La Asamblea Nacional de Francia aprobó el presupuesto de 2026, que había estado bloqueado durante meses debido a la falta de mayoría absoluta del gobierno de centro. Dos mociones de censura presentadas por la izquierda no obtuvieron los votos necesarios, lo que permitió adoptar el plan fiscal tras intensas negociaciones.
El primer ministro Sébastien Lecornu anunció que el presupuesto mantendrá el control del gasto público y pospondrá la reforma de las pensiones, una exigencia de sus aliados socialistas. Señaló que no se contemplan incrementos de impuestos y que se priorizarán inversiones en transición ecológica y educación.

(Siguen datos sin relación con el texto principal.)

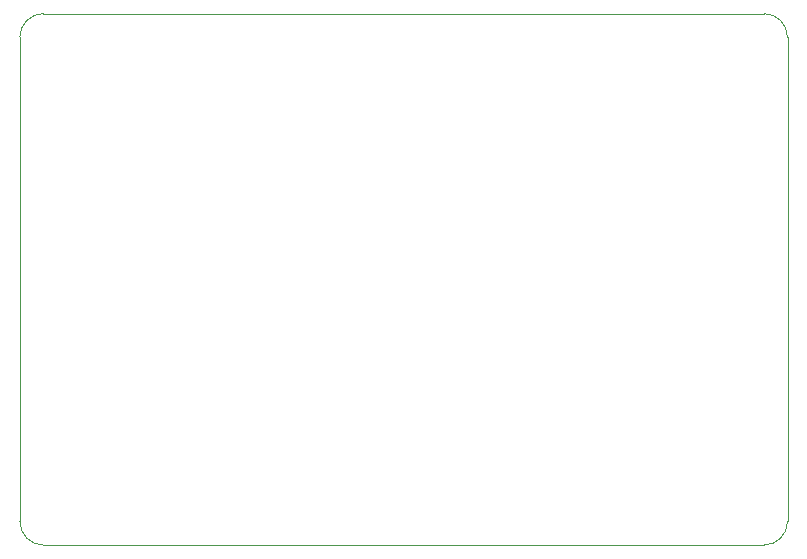
<source format=gbr>
%TF.GenerationSoftware,KiCad,Pcbnew,7.0.10*%
%TF.CreationDate,2024-04-03T10:39:24+02:00*%
%TF.ProjectId,Humi,48756d69-2e6b-4696-9361-645f70636258,rev?*%
%TF.SameCoordinates,Original*%
%TF.FileFunction,Profile,NP*%
%FSLAX46Y46*%
G04 Gerber Fmt 4.6, Leading zero omitted, Abs format (unit mm)*
G04 Created by KiCad (PCBNEW 7.0.10) date 2024-04-03 10:39:24*
%MOMM*%
%LPD*%
G01*
G04 APERTURE LIST*
%TA.AperFunction,Profile*%
%ADD10C,0.100000*%
%TD*%
G04 APERTURE END LIST*
D10*
X116250000Y-74400000D02*
G75*
G03*
X114250000Y-76400000I0J-2000000D01*
G01*
X179250000Y-76400000D02*
G75*
G03*
X177250000Y-74400000I-2000000J0D01*
G01*
X179250000Y-76400000D02*
X179250000Y-117400000D01*
X177250000Y-119400000D02*
G75*
G03*
X179250000Y-117400000I0J2000000D01*
G01*
X177250000Y-74400000D02*
X116250000Y-74400000D01*
X114250000Y-117400000D02*
G75*
G03*
X116250000Y-119400000I2000000J0D01*
G01*
X114250000Y-76400000D02*
X114250000Y-117400000D01*
X116250000Y-119400000D02*
X177250000Y-119400000D01*
M02*

</source>
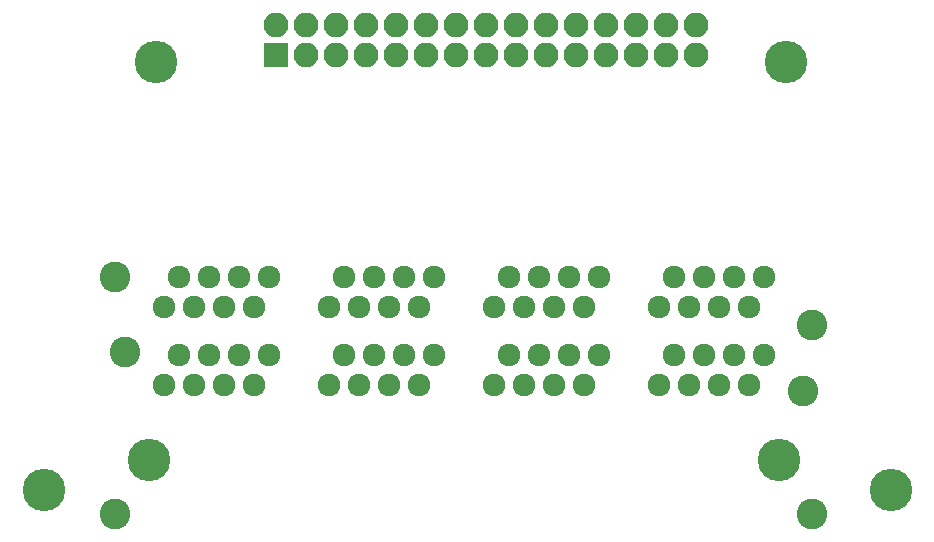
<source format=gts>
G04 #@! TF.FileFunction,Soldermask,Top*
%FSLAX46Y46*%
G04 Gerber Fmt 4.6, Leading zero omitted, Abs format (unit mm)*
G04 Created by KiCad (PCBNEW 4.0.6) date 06/24/17 11:43:18*
%MOMM*%
%LPD*%
G01*
G04 APERTURE LIST*
%ADD10C,0.100000*%
%ADD11C,3.600000*%
%ADD12C,1.924000*%
%ADD13C,2.600000*%
%ADD14R,2.100000X2.100000*%
%ADD15O,2.100000X2.100000*%
G04 APERTURE END LIST*
D10*
D11*
X200660000Y-83185000D03*
X147320000Y-83185000D03*
X209550000Y-119380000D03*
D12*
X147955000Y-110490000D03*
X149225000Y-107950000D03*
X150495000Y-110490000D03*
X151765000Y-107950000D03*
X153035000Y-110490000D03*
X154305000Y-107950000D03*
X155575000Y-110490000D03*
X156845000Y-107950000D03*
X161925000Y-110490000D03*
X163195000Y-107950000D03*
X164465000Y-110490000D03*
X165735000Y-107950000D03*
X167005000Y-110490000D03*
X168275000Y-107950000D03*
X169545000Y-110490000D03*
X170815000Y-107950000D03*
X175895000Y-110490000D03*
X177165000Y-107950000D03*
X178435000Y-110490000D03*
X179705000Y-107950000D03*
X180975000Y-110490000D03*
X182245000Y-107950000D03*
X183515000Y-110490000D03*
X184785000Y-107950000D03*
X189865000Y-110490000D03*
X191135000Y-107950000D03*
X192405000Y-110490000D03*
X193675000Y-107950000D03*
X194945000Y-110490000D03*
X196215000Y-107950000D03*
X197485000Y-110490000D03*
X198755000Y-107950000D03*
X156845000Y-101346000D03*
X155575000Y-103886000D03*
X154305000Y-101346000D03*
X153035000Y-103886000D03*
X151765000Y-101346000D03*
X150495000Y-103886000D03*
X149225000Y-101346000D03*
X147955000Y-103886000D03*
X170815000Y-101346000D03*
X169545000Y-103886000D03*
X168275000Y-101346000D03*
X167005000Y-103886000D03*
X165735000Y-101346000D03*
X164465000Y-103886000D03*
X163195000Y-101346000D03*
X161925000Y-103886000D03*
X184785000Y-101346000D03*
X183515000Y-103886000D03*
X182245000Y-101346000D03*
X180975000Y-103886000D03*
X179705000Y-101346000D03*
X178435000Y-103886000D03*
X177165000Y-101346000D03*
X175895000Y-103886000D03*
X198755000Y-101346000D03*
X197485000Y-103886000D03*
X196215000Y-101346000D03*
X194945000Y-103886000D03*
X193675000Y-101346000D03*
X192405000Y-103886000D03*
X191135000Y-101346000D03*
X189865000Y-103886000D03*
D13*
X144655000Y-107690000D03*
X143880000Y-101340000D03*
X143880000Y-121415000D03*
X202830000Y-121415000D03*
X202075000Y-110990000D03*
X202825000Y-105410000D03*
D11*
X146685000Y-116840000D03*
X200025000Y-116840000D03*
X137795000Y-119380000D03*
D14*
X157480000Y-82550000D03*
D15*
X157480000Y-80010000D03*
X160020000Y-82550000D03*
X160020000Y-80010000D03*
X162560000Y-82550000D03*
X162560000Y-80010000D03*
X165100000Y-82550000D03*
X165100000Y-80010000D03*
X167640000Y-82550000D03*
X167640000Y-80010000D03*
X170180000Y-82550000D03*
X170180000Y-80010000D03*
X172720000Y-82550000D03*
X172720000Y-80010000D03*
X175260000Y-82550000D03*
X175260000Y-80010000D03*
X177800000Y-82550000D03*
X177800000Y-80010000D03*
X180340000Y-82550000D03*
X180340000Y-80010000D03*
X182880000Y-82550000D03*
X182880000Y-80010000D03*
X185420000Y-82550000D03*
X185420000Y-80010000D03*
X187960000Y-82550000D03*
X187960000Y-80010000D03*
X190500000Y-82550000D03*
X190500000Y-80010000D03*
X193040000Y-82550000D03*
X193040000Y-80010000D03*
M02*

</source>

La aprobación dio un respiro al presidente Emmanuel Macron, cuyo gobierno ha enfrentado protestas y críticas por su gestión económica. Los inversionistas reaccionaron positivamente, al considerar que la estabilidad fiscal reduce la incertidumbre de cara a las elecciones presidenciales de 2027.
El ministro comentó que, tras cerrar la cuestión presupuestaria, el Ejecutivo se enfocará en proyectos internacionales y de defensa. Analistas señalan que el acuerdo fortalece a Macron frente a posibles rivales de izquierda y derecha y que los socialistas lograron concesiones simbólicas sin abandonar la coalición.